(Collected data)
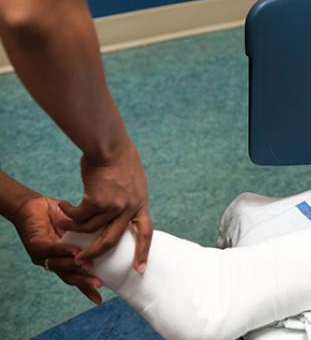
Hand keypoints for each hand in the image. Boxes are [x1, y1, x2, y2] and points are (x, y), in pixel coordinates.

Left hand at [12, 195, 103, 303]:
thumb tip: (116, 239)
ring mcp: (42, 256)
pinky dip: (65, 251)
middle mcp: (52, 262)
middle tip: (99, 284)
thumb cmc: (57, 216)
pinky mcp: (36, 245)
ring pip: (60, 266)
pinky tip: (76, 251)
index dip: (86, 289)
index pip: (76, 278)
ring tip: (91, 267)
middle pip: (68, 277)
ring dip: (75, 268)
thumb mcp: (78, 229)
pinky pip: (52, 250)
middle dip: (83, 282)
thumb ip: (90, 238)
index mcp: (63, 260)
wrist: (33, 205)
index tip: (99, 299)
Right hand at [58, 141, 151, 271]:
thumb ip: (130, 196)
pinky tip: (61, 206)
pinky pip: (78, 215)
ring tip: (63, 225)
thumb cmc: (120, 157)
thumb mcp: (133, 180)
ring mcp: (114, 205)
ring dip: (73, 228)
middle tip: (82, 262)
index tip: (139, 269)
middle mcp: (129, 208)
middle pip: (112, 240)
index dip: (142, 251)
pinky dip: (68, 212)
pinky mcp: (97, 201)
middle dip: (96, 253)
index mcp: (140, 204)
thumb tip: (125, 206)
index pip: (145, 233)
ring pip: (90, 228)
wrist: (110, 145)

__What you should do__
The copy should match the records above exactly, except that pictures are dropped.

__Exercise answer__
Hand keypoints for each hand in the image. Boxes are [x1, y1, x2, y2] and points are (x, y), in pixel coordinates.

Left hand at [12, 195, 103, 303]:
thumb tip: (116, 239)
ring mcp: (42, 256)
pinky dip: (65, 251)
middle mcp: (52, 262)
middle tip: (99, 284)
thumb cmc: (57, 216)
pinky mcp: (36, 245)
ring pip: (60, 266)
pinky tip: (76, 251)
index dip: (86, 289)
index pip: (76, 278)
ring tip: (91, 267)
middle pip: (68, 277)
ring dip: (75, 268)
thumb mcp: (78, 229)
pinky pip: (52, 250)
middle dip: (83, 282)
thumb ip: (90, 238)
index mcp: (63, 260)
wrist: (33, 205)
index tip: (99, 299)
Right hand at [58, 141, 151, 271]:
thumb ip: (130, 196)
pinky tip: (61, 206)
pinky pip: (78, 215)
ring tip: (63, 225)
thumb cmc: (120, 157)
thumb mcp: (133, 180)
ring mcp: (114, 205)
ring dip: (73, 228)
middle tip: (82, 262)
index tip: (139, 269)
middle mcp: (129, 208)
middle pip: (112, 240)
index dip: (142, 251)
pinky dip: (68, 212)
pinky mcp: (97, 201)
middle dip: (96, 253)
index mcp: (140, 204)
thumb tip: (125, 206)
index pip: (145, 233)
ring pip: (90, 228)
wrist: (110, 145)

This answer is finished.